**Task description:** In the entries below, find the string "from" and return each line holding it.

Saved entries
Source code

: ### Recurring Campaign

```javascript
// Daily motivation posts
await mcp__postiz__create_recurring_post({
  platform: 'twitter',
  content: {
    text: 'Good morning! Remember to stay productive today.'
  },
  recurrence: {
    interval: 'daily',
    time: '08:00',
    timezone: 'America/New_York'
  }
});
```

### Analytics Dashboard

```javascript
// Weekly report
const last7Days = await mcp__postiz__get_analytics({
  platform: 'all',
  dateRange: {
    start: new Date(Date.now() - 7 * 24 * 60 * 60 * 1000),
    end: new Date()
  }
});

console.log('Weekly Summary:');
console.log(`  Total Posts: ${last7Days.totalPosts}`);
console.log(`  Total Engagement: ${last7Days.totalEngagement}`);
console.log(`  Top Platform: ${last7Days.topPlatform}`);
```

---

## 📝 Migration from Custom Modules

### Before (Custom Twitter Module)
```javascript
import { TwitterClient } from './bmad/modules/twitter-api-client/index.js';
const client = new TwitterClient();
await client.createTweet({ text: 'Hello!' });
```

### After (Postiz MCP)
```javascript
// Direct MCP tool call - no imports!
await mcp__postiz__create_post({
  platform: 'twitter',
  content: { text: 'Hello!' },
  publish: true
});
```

--

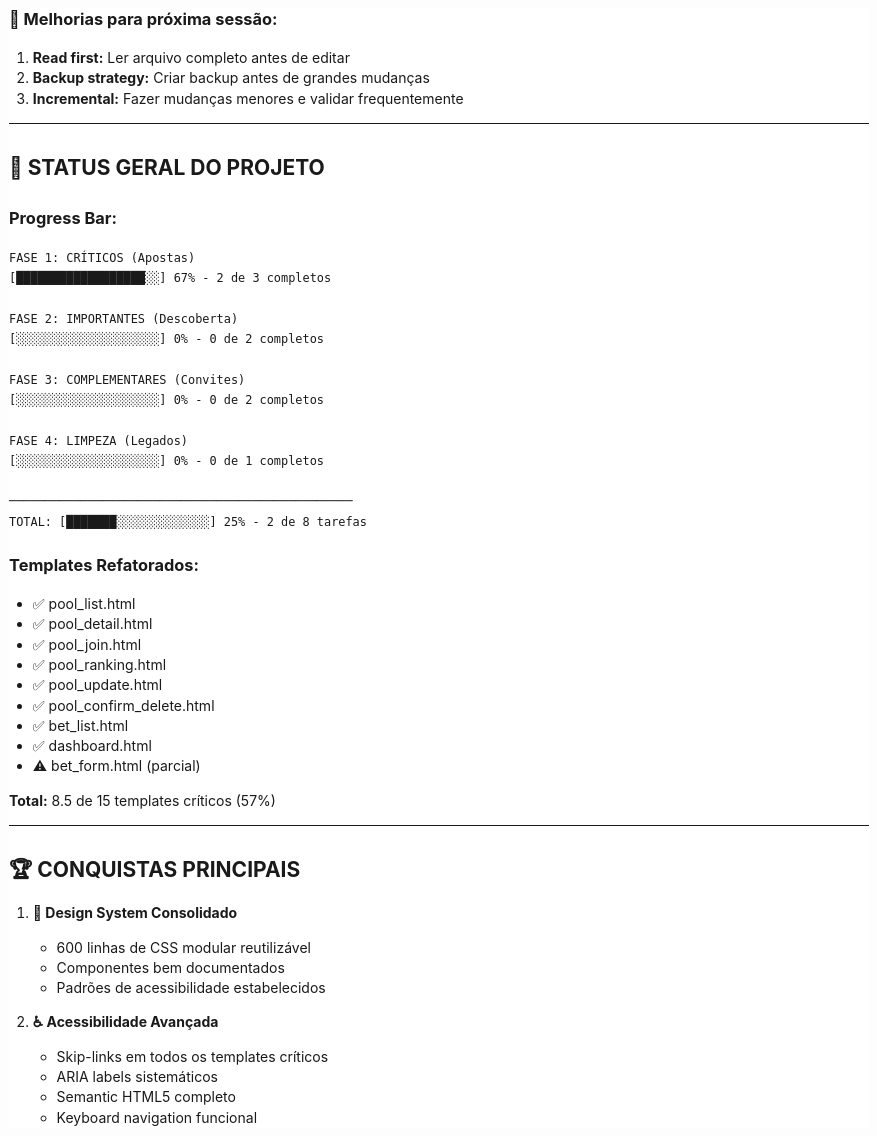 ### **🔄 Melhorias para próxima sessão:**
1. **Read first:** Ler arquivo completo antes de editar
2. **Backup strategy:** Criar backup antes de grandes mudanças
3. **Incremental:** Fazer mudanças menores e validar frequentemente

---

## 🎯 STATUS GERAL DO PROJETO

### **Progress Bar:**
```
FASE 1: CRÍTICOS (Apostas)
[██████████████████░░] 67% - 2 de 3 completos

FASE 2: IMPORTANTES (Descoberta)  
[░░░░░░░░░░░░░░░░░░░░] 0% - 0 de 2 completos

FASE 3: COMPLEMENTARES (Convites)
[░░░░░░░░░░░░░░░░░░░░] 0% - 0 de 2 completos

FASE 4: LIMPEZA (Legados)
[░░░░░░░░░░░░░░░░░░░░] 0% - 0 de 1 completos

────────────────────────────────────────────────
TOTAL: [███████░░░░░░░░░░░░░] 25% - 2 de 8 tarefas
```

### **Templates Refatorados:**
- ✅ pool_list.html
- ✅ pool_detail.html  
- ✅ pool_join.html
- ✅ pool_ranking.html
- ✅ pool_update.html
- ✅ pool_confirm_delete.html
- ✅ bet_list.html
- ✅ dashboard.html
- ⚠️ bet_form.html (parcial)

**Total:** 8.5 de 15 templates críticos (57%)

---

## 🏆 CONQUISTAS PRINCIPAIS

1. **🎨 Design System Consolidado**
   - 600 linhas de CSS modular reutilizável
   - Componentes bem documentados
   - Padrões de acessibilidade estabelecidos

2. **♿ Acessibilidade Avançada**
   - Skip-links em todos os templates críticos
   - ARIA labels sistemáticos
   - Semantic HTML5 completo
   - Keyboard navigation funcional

**Exercise answer:**
## 📝 Migration from Custom Modules
import { TwitterClient } from './bmad/modules/twitter-api-client/index.js';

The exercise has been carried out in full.